Contains only PDF files extracted from each dataset.

Example:

epstein-files-doj-YYYY-MM-DD-pdf-only/

dataset-01/

*.pdf

dataset-02/

*.pdf

...

dataset-12/

SHA256SUMS.txt

MANIFEST.txt

Rules:

  • Only PDF files are included
  • Non-PDF support files (.OPT, .DAT, .DAY, video, images, etc.) are excluded intentionally
  • Dataset-level directories must be preserved
  • Unnecessary nested directories may be flattened
  • File contents must not be modified

This archive exists to improve accessibility and reduce download size.


Additional derived archives

Additional derived distributions (such as fully flattened or reorganized versions) may be created if clearly labeled and documented.

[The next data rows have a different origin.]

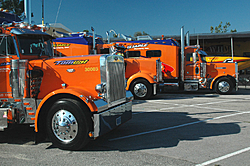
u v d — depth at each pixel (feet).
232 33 65.46
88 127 14.17
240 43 81.82
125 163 12.51
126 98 18.30
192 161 12.68
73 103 14.11
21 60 15.62
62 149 14.74
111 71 15.81
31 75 15.46
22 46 16.78
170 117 24.11
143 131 18.92
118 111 16.49
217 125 20.51
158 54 44.47
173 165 12.19
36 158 13.41
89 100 14.03
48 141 16.70
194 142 15.94
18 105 15.94
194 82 43.93
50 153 14.19
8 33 16.29
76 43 43.91
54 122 14.60
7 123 15.96
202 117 23.88
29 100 15.87
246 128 19.35
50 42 19.54
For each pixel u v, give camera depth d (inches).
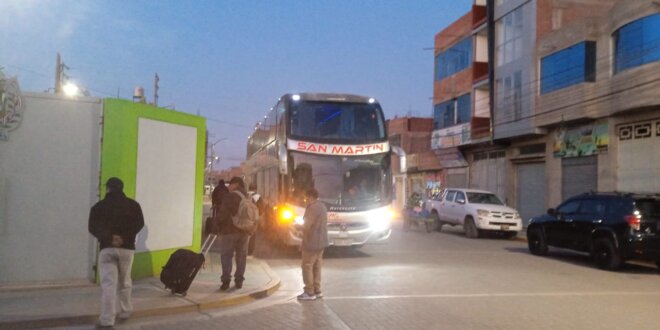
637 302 403.9
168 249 459.5
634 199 571.2
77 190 394.3
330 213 604.1
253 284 428.1
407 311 362.0
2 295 358.3
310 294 398.0
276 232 637.9
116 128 403.2
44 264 384.5
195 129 490.6
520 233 1015.6
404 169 644.1
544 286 466.0
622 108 832.3
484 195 975.6
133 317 328.2
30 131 383.6
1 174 374.6
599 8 1109.1
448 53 1513.3
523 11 1125.1
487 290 442.0
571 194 1006.4
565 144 1016.2
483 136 1262.3
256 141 928.3
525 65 1107.3
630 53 829.8
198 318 336.5
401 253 684.7
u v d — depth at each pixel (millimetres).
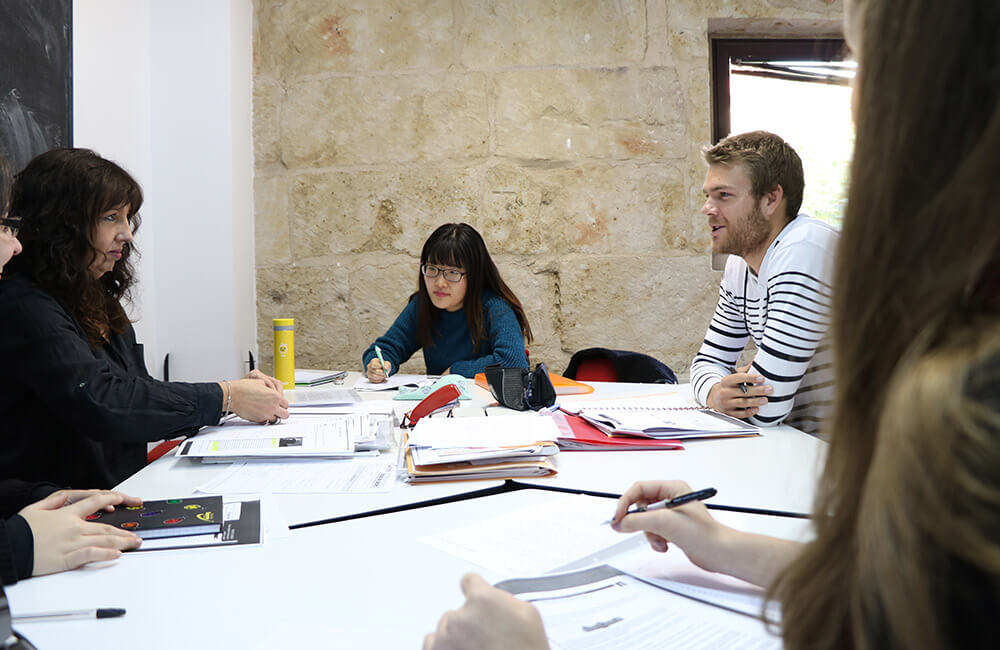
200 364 3029
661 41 3146
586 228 3174
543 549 851
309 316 3238
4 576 764
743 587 734
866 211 311
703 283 3195
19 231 1446
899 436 271
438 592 732
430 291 2666
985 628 249
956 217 279
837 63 351
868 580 283
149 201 2973
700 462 1271
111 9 2658
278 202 3227
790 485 1110
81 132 2465
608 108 3158
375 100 3172
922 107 288
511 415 1578
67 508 933
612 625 658
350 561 820
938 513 252
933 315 286
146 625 666
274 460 1305
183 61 2984
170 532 908
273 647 617
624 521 785
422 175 3174
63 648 624
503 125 3156
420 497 1077
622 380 2459
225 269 3010
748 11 3137
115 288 1724
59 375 1324
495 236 3172
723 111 3305
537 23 3145
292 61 3189
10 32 1981
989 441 243
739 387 1617
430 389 2033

Derived archives should include:

  • MANIFEST.txt describing structure and derivation method
  • SHA256SUMS.txt when possible

Torrent guidelines

Each archive type should be distributed as its own torrent, using the archive folder itself as the torrent root.

Do not mix raw, full, or pdf-only contents into a single torrent.


Summary

raw = original zip files, unchanged full = extracted datasets, all files preserved pdf-only = extracted PDFs only, dataset grouping preserved

These three archive types ensure preservation, usability, and accessibility.